Mr Bolger said discrimination could be “inadvertent” and that his client was not claiming anyone “set out to discriminate against her” but that the difference in how she was assessed “must be examined”.
“The only variable between 2019 and 2020 was the fact that she was pregnant,” he said.
Ms O’Donnell, defending the claim on instructions from the Chief State Solicitor’s Office, argued Gda McCoy’s discrimination claim was “entirely speculative” and that the 2020 detective competition was “based on objective ratings to ensure that the candidates were appointed on merit”.
Now-retired Det Supt Alan Cunningham, who sat on the interview panel, gave evidence that the 2020 candidates were “younger than the 2019 cohort” and more “tuned in” to a competency interview and gave high-quality answers.
“The group in 2020 were more competitive,” he said.
In cross-examination, Mr Bolger asked the witness whether Gda Bolger had been “marked down because of nerves”.
Mr Cunningham said Gda McCoy “did not perform as well” in 2020 as the year before.

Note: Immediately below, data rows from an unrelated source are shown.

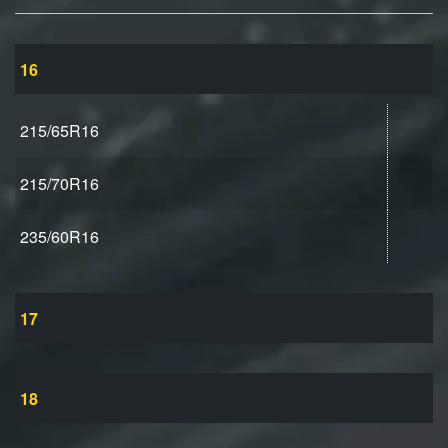
16
215/65R16
215/70R16
235/60R16
17
18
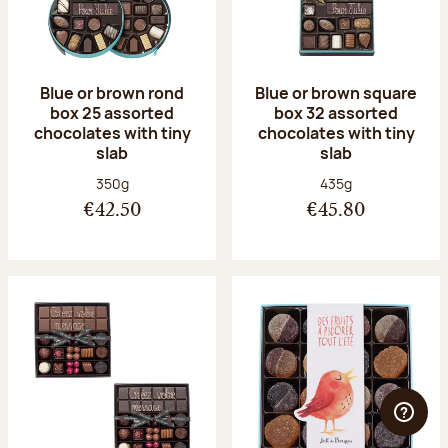
Blue or brown rond
Blue or brown square
box 25 assorted
box 32 assorted
chocolates with tiny
chocolates with tiny
slab
slab
Net weight:
Net weight:
350g
435g
€42.50
€45.80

“She was more nervous,” he said, adding: “You try to get the best out of the candidates by drawing them out, but what counts is their performance on the day.”
One of the best performers on the day was “recently out of Templemore”, he said.

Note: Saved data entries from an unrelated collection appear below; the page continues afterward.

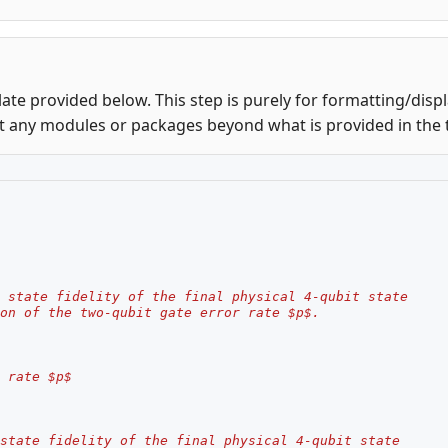
ate provided below. This step is purely for formatting/disp
t any modules or packages beyond what is provided in the 
 state fidelity of the final physical 4-qubit state
on of the two-qubit gate error rate $p$.
 rate $p$
state fidelity of the final physical 4-qubit state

“Skills and service don’t count,” he said.
He said the candidates were graded after all 26 interviews were concluded.
In her decision on the case, adjudicating officer Catherine Byrne wrote that this approach risked awarding the highest scores to the “most memorable” candidates and the “manipulation” of scores “to ensure the perceived best performers come out on top”.
This was among the reasons Ms Byrne cited in concluding that the interview process was “flawed” and that the force had failed to show the marking was not influenced by the fact the complainant was pregnant.
She found there had been an “undue emphasis” on “performance” at the interview, impacting a “proper consideration” of the complainant’s answers to competency questions.
Ms Byrne said she accepted the complainant’s evidence that she “was not nervous” at the interview, as Mr Cunningham had not “tested” it by moving to put the complainant at ease, she wrote.
Ms Byrne added that the references to “younger” and more “competitive” candidates being considered better performers led her to conclude this was “more highly rated than ten years of solid experience of a woman pregnant with her second child”.
The absence of an interviewer independent of An Garda Síochána was also a concern, she wrote.
“Unconscious bias means that the people who get promoted are likely to mirror the attributes of the hirers. For this reason, it is important that an interview panel includes someone independent,” she wrote.
Ms Byrne noted that Mr Cunningham did not explain what “measure” was used to decide the 2020 candidates had “superior abilities” said it was a “subjective judgment based on a perception of an individual’s ambition to succeed”.
“I have a concern that, faced with a heavily pregnant woman and a number of young and ambitious men, Mr Cunningham made a subjective assessment and decided in favour of the men,” the adjudicator in the case wrote.
Upholding Gda McCoy’s complaint of gender-based discrimination, Ms Byrne ordered the force to pay €10,000 in compensation.